TM: The mono-currency was introduced prematurely before the key fundamentals were addressed hence the perennial depreciation against the US dollar. Inflation had rendered the mono-currency worthless. Imagine that the recently imported $20 note cannot buy a loaf of bread. That is the dilemma of the mono-currency, it’s not a store of value. Over the years the mono-currency has lost value against all major currencies and it is not readily available in the banks.
ND: What is your introspection into Zimbabwe’s political economy and calls by civil servants for US$ salaries?
TM: In terms of political economy, government has replaced the private sector as the key player in the economy.
This is wrong. The private sector should be the engine for growth. We are in a situation where the State is both a parasite and predator which is crowding out private investment.

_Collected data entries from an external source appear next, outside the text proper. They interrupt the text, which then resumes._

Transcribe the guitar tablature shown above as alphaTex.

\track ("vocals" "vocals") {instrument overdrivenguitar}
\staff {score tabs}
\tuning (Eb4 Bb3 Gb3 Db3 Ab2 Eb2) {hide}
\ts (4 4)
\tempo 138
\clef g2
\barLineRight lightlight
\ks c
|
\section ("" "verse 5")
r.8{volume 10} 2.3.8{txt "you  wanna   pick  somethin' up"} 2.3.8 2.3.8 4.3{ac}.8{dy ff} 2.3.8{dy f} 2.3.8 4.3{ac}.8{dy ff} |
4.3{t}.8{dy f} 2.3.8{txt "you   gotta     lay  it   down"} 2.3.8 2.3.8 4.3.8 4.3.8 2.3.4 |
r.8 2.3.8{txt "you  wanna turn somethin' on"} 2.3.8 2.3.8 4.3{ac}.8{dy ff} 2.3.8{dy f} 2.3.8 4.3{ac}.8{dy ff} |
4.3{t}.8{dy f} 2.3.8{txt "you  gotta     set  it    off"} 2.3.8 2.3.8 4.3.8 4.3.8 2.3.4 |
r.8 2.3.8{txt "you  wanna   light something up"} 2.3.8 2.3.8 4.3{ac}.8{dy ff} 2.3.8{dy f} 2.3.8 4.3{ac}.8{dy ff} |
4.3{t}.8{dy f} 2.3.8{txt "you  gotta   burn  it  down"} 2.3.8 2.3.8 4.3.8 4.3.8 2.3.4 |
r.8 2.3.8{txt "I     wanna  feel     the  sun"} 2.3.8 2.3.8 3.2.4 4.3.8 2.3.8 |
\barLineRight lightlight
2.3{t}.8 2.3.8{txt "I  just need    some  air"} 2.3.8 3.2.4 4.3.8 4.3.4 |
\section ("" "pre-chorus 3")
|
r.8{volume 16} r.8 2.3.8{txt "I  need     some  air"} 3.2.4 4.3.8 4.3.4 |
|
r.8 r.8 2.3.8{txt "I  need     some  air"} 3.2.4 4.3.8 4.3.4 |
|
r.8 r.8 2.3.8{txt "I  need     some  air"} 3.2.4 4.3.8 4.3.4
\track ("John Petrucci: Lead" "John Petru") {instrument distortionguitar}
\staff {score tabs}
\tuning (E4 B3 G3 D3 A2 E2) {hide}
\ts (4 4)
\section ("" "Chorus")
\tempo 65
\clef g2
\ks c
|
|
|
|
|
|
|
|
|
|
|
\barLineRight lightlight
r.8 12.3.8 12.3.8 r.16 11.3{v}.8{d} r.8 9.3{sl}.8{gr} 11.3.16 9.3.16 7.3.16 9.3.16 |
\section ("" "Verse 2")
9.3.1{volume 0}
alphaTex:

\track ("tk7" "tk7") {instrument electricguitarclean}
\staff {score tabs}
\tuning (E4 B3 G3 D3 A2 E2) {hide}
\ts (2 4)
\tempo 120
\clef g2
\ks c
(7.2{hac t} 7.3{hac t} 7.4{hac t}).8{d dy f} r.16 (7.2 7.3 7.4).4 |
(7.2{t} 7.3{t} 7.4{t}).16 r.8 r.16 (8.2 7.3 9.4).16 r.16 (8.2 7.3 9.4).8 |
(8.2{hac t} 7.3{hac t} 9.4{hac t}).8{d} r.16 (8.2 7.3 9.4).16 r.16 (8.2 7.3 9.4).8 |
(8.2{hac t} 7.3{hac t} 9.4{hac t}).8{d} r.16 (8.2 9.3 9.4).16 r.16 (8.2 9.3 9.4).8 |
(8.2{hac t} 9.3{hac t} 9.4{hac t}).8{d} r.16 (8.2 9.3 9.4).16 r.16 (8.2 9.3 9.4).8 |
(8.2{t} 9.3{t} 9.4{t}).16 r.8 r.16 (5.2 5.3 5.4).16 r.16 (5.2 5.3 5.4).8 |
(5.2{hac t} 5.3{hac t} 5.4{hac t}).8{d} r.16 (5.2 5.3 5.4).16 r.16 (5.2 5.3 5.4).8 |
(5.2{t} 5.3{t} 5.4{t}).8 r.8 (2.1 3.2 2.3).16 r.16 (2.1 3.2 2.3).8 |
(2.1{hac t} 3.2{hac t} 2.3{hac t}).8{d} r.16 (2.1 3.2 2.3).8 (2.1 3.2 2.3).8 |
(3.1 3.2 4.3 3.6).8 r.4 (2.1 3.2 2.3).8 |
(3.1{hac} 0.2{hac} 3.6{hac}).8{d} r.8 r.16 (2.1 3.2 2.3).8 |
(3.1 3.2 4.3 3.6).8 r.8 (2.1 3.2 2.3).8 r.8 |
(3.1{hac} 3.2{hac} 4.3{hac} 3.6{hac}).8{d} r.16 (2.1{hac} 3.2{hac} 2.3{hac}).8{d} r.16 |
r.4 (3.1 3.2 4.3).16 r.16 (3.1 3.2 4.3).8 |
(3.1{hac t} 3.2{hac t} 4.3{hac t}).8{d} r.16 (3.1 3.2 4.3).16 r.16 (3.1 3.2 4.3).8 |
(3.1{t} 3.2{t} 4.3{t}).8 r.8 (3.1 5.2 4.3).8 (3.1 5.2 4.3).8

Moreover, toxic politics have put a dent on the economy. The Zimbabwean economy is affected by politics and so is investment. A positive correlation now exists between politics and economics.
Civil servants are demanding to be paid in US$ as a way of hedging their salaries against inflation. It makes economic sense. However, it is not possible unless and until government starts collecting taxes in United States dollars.
ND: What is your projection of Zimbabwe’s economy by December this year?
TM: My projection of the economy is that post-COVID-19, growth will decline by minus 50% and the deficit will rear its ugly head again. Exports will plunge from US$4 billion to US$1,5 billion on the back of company closures, job losses and destruction of global value chains. The economy will witness a Great Depression by year end.
ND: Going forward, some sectors have called for suspension of elections to build the economy, while others feel another GNU could stabilise things. Your thoughts?
TM: Elections are now a permanent feature of our democracy and should be held as and when they are due. But they must be free, fair and credible so as to bring about peace, confidence, stability and legitimacy.
The COVID-19 pandemic came when the economy was already on its knees. Economic recovery post COVID-19 will depend on an externally funded Economic Stimulus Package which Zimbabwe will not get. Using scarce budget resources only will not stimulate economic activities. Most of the budgetary resources are going to food, electricity, drugs and fuel imports leaving nothing for domestic investment and production.
ED [Mnangagwa] will not go anywhere with Mthuli’s neo-liberal policies that have collapsed the economy and brought misery to millions of Zimbabwe. The economy needs a huge shot in the arm of US$100 billion between now and 2023 in order to grow and recover. This kind of money is simply not realisable for Mnangagwa.